ESA-SRB-AOTA 2019

Metastatic phaeochromocytoma, pituitary adenoma, pulmonary chondroscarcoma and lung adenocarcinoma in a patient with a novel MAX germline mutation. (#635)

Amanda Seabrook 1 2 3 , Catherine Luxford 1 , Judy Kirk 4 , Trish Dwight 1 3 , Roderick Clifton-Bligh 1 2 3
  1. Cancer Genetics, The Kolling Institute of Medical Research, Sydney, NSW, Australia
  2. Department of Endocrinology, Royal North Shore Hospital, Sydney, NSW, Australia
  3. The University of Sydney, Sydney, NSW, Australia
  4. Familial Cancer Service, Westmead Hospital, Sydney, NSW, Australia

Context: Phaeochromocytoma and paraganglioma (PPGL) are rare neuroendocrine tumours that arise from the chromaffin cells of the adrenal medulla or paravertebral autonomic ganglia. They are the most highly heritable cancer, with germline mutations having been identified in 14 driver mutations. Individuals harbouring one of these mutations are at risk of developing PPGL at a young age, with more aggressive features such as multifocal or metastatic disease1.

With the advent of whole exome sequencing, MAX (MYC-associated factor X) was the 10th germline driver mutation identified to cause hereditary PPGL. It is located on the long arm of chromosome 14 at position 23.3 (14q23.3). MAX is the most highly conserved dimerisation component of the MYC-MAX-MXD1 complex, which is involved in the regulation of cell proliferation, differentiation and apoptosis. These loss of function mutations are characterised by an autosomal dominant pattern of inheritance with a parent-of-origin effect2-3. There is mounting evidence MAX mutations have a role in pituitary tumorigenesis given the notable co-existence of pituitary adenoma in this cohort of individuals4. 

Case Description: We describe the case of 67 year-old female who underwent a bilateral adrenalectomy aged 21 for bilateral phaeochromocytoma. Recent functional imaging with 68Ga-DOTATATE demonstrated metastatic disease with intense uptake localised to an abdominal para-aortic lymph node and multiple lung lesions. Pertinent medical history includes a non-functioning pituitary adenoma and two additional lung pathologies; adenocarcinoma (FDG-avid) and pulmonary chondrosarcoma.  Next generation sequencing identified a novel MAX pathogenic variant (class IV, written c.22G>T). It was not found in population or variant databases. Analysis via in silico tools predicted a truncated protein product due to a premature translational stop signal at codon 8.

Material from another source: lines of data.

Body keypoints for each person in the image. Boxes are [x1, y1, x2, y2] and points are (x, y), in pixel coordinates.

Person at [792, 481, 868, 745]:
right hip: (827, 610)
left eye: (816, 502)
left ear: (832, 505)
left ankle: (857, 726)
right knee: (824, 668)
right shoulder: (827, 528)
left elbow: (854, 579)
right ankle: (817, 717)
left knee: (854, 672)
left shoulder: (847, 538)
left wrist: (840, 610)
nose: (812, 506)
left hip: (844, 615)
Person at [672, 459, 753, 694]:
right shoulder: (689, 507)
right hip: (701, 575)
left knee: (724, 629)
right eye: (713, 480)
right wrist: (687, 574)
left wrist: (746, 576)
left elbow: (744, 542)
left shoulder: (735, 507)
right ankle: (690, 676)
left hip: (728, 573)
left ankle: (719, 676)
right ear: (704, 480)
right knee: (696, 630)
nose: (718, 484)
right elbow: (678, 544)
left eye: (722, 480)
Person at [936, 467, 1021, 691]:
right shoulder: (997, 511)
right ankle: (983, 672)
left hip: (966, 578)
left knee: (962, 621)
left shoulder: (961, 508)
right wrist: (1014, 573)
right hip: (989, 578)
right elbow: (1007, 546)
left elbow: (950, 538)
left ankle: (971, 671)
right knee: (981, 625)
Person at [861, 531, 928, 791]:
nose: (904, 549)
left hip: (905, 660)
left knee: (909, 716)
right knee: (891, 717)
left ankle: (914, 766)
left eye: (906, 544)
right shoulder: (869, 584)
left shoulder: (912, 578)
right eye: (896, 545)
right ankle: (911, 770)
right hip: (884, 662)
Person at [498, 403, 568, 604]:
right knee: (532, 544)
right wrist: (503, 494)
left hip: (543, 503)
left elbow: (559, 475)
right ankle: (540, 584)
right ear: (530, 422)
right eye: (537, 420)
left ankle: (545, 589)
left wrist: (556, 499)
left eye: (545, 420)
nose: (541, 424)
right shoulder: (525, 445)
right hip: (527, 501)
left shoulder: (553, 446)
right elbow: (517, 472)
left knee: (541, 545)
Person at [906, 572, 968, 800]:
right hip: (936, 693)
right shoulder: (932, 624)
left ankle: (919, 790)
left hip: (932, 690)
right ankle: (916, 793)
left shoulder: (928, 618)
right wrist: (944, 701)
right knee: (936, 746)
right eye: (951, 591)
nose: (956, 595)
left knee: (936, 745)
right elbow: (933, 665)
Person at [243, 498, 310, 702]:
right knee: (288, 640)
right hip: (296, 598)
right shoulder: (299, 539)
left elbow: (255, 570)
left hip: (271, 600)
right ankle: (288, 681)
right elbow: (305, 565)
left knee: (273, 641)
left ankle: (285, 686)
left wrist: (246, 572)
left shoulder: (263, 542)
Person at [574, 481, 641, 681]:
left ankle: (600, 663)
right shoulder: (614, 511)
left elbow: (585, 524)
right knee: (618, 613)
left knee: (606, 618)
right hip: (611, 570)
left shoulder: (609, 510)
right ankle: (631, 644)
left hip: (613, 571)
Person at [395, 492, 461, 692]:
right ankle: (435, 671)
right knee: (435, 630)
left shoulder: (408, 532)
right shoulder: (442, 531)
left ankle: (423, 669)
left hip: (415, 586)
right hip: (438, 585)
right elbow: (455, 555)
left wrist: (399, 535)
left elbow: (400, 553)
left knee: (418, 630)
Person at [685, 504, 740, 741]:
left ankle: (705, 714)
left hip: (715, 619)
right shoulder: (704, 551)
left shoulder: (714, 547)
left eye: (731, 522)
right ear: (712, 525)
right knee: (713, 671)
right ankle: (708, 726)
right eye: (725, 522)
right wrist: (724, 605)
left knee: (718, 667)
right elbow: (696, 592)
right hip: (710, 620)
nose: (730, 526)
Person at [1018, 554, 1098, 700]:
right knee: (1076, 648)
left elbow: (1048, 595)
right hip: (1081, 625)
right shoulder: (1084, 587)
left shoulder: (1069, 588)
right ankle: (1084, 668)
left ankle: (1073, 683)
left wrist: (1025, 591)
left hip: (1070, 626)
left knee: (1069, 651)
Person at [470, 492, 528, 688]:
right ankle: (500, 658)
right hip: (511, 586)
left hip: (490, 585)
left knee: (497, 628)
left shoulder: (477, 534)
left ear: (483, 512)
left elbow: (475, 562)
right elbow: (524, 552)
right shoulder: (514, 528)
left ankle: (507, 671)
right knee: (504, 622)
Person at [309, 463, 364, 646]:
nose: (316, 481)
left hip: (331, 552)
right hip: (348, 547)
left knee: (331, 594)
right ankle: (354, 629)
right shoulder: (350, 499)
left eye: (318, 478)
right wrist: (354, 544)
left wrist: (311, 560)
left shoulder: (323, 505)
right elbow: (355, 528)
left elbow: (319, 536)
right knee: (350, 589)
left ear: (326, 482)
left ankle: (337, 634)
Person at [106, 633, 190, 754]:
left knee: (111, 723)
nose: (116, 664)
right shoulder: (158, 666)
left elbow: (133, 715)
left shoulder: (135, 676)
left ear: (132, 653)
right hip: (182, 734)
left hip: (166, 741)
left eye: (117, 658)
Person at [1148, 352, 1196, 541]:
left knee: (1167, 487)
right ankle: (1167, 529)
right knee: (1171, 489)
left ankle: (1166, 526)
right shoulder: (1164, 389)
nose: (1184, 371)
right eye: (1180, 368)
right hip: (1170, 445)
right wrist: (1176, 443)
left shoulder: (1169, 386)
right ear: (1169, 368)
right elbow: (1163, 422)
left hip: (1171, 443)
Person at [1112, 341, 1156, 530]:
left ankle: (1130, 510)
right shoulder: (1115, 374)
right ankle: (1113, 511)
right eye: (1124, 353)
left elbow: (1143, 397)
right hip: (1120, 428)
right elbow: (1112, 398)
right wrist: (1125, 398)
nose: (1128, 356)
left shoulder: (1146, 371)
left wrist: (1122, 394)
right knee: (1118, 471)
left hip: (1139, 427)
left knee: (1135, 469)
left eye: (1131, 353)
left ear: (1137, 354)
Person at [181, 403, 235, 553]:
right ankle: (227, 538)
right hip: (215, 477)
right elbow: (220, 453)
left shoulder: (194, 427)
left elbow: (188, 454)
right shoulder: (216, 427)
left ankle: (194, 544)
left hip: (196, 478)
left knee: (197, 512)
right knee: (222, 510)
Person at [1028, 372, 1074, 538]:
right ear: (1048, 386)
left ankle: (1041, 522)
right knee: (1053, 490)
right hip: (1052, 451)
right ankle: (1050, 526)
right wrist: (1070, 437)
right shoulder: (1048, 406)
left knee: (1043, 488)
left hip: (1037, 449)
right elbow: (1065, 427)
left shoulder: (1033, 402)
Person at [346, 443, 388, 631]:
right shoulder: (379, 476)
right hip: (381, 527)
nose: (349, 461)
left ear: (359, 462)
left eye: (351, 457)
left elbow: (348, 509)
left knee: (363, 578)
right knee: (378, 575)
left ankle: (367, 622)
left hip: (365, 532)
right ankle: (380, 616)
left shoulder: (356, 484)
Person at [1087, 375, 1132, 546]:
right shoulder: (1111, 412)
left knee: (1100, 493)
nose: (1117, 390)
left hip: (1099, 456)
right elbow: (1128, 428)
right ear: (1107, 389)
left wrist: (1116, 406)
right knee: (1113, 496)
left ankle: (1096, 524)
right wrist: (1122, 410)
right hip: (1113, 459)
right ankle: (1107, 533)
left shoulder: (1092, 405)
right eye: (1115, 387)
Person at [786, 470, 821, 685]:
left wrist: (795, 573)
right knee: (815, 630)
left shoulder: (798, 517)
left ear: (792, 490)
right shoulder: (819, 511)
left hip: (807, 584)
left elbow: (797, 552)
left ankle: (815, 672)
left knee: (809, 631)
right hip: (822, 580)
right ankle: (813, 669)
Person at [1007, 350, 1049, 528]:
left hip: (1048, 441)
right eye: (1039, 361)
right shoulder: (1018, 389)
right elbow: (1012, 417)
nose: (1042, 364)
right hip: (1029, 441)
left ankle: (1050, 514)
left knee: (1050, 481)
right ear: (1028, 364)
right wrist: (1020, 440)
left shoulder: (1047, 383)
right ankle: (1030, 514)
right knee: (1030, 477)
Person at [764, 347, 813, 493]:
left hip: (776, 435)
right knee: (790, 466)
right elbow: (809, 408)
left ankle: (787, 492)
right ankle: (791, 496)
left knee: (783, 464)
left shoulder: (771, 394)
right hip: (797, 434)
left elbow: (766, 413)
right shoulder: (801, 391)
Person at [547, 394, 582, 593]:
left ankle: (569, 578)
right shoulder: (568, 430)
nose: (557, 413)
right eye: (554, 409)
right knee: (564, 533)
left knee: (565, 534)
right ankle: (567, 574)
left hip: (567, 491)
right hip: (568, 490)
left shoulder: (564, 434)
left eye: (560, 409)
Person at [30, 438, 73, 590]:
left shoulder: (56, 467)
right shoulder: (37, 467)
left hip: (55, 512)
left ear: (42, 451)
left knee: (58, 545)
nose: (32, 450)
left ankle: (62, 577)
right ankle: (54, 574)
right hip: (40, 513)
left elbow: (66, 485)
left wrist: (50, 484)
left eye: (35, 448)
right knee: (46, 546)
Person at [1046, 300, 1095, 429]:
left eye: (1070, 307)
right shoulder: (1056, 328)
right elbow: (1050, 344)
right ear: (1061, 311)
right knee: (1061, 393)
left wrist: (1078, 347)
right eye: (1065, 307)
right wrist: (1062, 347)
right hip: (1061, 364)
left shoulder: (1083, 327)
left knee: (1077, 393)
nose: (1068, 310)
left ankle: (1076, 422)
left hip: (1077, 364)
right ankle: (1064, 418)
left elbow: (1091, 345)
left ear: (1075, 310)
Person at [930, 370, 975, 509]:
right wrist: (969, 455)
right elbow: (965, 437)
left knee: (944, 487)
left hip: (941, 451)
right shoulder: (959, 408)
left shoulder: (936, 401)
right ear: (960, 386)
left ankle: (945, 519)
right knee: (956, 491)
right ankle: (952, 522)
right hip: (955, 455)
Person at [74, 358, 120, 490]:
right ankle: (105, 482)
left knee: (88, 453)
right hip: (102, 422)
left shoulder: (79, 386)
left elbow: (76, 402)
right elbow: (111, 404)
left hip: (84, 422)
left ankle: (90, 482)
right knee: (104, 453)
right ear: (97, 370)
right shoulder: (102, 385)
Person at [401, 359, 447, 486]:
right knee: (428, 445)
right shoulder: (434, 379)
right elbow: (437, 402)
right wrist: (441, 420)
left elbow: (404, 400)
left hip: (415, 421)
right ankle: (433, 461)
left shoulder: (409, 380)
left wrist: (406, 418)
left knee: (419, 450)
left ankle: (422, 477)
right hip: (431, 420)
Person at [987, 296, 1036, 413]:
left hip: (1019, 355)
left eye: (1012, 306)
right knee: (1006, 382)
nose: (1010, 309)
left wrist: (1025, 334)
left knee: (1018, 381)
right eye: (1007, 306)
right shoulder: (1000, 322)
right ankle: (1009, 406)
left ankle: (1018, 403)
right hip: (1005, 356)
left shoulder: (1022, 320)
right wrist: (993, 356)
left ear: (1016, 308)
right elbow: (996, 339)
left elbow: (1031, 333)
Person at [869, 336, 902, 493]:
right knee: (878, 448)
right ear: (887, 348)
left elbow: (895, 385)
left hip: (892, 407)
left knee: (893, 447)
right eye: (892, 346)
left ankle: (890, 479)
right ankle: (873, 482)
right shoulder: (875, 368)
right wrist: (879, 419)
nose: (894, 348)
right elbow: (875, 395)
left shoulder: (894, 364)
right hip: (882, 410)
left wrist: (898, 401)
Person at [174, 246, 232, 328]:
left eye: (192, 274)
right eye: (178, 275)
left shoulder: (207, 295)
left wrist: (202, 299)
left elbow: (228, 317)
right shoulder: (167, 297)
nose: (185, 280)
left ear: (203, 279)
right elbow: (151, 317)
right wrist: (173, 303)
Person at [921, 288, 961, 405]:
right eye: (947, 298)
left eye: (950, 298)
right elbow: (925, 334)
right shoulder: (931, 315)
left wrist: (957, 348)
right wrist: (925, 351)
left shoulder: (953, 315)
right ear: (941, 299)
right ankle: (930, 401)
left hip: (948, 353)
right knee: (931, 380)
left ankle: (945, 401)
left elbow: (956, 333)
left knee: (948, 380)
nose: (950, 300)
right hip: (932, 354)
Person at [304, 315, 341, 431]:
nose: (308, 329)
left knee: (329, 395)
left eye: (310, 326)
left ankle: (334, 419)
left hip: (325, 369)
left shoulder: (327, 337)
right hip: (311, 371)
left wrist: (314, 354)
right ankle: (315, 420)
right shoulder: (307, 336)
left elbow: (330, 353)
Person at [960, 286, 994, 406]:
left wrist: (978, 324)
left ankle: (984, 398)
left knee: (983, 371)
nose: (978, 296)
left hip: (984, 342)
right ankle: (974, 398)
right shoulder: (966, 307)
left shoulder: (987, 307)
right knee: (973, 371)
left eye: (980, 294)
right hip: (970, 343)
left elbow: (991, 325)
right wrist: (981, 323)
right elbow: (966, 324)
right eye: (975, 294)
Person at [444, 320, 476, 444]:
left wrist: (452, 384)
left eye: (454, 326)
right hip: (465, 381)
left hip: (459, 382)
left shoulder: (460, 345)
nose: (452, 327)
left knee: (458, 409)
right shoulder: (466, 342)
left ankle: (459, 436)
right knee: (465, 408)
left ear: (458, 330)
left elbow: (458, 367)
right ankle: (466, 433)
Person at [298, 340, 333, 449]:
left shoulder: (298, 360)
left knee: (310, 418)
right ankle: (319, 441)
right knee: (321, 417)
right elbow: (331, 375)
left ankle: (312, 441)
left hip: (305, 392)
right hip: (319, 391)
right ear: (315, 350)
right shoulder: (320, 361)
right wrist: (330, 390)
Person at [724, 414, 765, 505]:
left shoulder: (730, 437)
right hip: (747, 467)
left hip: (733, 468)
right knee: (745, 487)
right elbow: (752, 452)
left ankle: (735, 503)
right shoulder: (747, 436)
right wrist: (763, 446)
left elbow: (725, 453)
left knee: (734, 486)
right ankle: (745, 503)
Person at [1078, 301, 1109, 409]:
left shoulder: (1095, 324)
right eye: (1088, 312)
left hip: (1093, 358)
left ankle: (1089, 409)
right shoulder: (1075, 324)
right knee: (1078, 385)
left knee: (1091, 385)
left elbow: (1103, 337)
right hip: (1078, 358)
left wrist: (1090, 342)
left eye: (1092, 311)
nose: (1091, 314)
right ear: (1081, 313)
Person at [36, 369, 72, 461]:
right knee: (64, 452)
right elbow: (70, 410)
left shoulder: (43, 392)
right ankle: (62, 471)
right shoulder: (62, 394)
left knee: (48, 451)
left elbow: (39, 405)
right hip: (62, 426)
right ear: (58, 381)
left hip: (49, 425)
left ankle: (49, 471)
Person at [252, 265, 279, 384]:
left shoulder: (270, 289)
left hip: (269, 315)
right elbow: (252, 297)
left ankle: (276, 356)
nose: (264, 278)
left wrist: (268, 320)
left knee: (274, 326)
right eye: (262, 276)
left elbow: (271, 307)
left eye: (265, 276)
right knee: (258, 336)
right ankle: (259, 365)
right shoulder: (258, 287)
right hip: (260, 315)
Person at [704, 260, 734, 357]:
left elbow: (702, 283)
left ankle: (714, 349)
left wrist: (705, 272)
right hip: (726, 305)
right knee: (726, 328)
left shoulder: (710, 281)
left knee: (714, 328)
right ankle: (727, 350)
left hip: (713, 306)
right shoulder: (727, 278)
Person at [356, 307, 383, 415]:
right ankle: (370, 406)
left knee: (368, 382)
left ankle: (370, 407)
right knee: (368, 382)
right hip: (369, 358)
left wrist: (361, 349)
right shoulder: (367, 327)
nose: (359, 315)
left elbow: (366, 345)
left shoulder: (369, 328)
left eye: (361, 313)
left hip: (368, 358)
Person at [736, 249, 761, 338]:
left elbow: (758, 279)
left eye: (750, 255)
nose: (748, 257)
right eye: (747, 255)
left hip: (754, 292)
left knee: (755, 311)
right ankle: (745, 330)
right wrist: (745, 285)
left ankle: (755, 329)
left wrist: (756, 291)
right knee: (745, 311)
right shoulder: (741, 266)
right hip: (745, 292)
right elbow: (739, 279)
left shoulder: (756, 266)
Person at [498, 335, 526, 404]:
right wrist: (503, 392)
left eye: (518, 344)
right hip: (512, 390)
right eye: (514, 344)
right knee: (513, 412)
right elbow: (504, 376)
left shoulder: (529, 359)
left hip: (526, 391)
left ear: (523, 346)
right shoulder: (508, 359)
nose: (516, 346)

  1. King K. Pacek K. Familial Pheochromocytomas and Paragangliomas. Mol Cell Endocrinol. Mol Cell Endocrinol. 2014 Apr 5; 386(0): 92–100.
  2. Comino-Méndez I, Gracia-Aznárez FJ, Cascón A et al. Exome sequencing identifies MAX mutations as a cause of hereditary pheochromocytoma. Nat Genet. 2011 Jun 19;43(7):663-7. doi: 10.1038/ng.861.
  3. Burnichon N, Cascón A, Eisenhofer G, Gimenez-Roqueplo AP, Robledo M. MAX mutations cause hereditary and sporadic pheochromocytoma and paraganglioma. Clin Cancer Res. 2012 May 15;18(10):2828-37. doi: 10.1158/1078-0432.CCR-12-0160. Epub 2012 Mar 27.
  4. O'Toole SM, Dénes J, Robledo M, Stratakis CA, Korbonits M. 15 YEARS OF PARAGANGLIOMA: The association of pituitary adenomas and phaeochromocytomas or paragangliomas. Endocr Relat Cancer. 2015 Aug;22(4):T105-22. doi: 10.1530/ERC-15-0241. Epub 2015 Jun 25.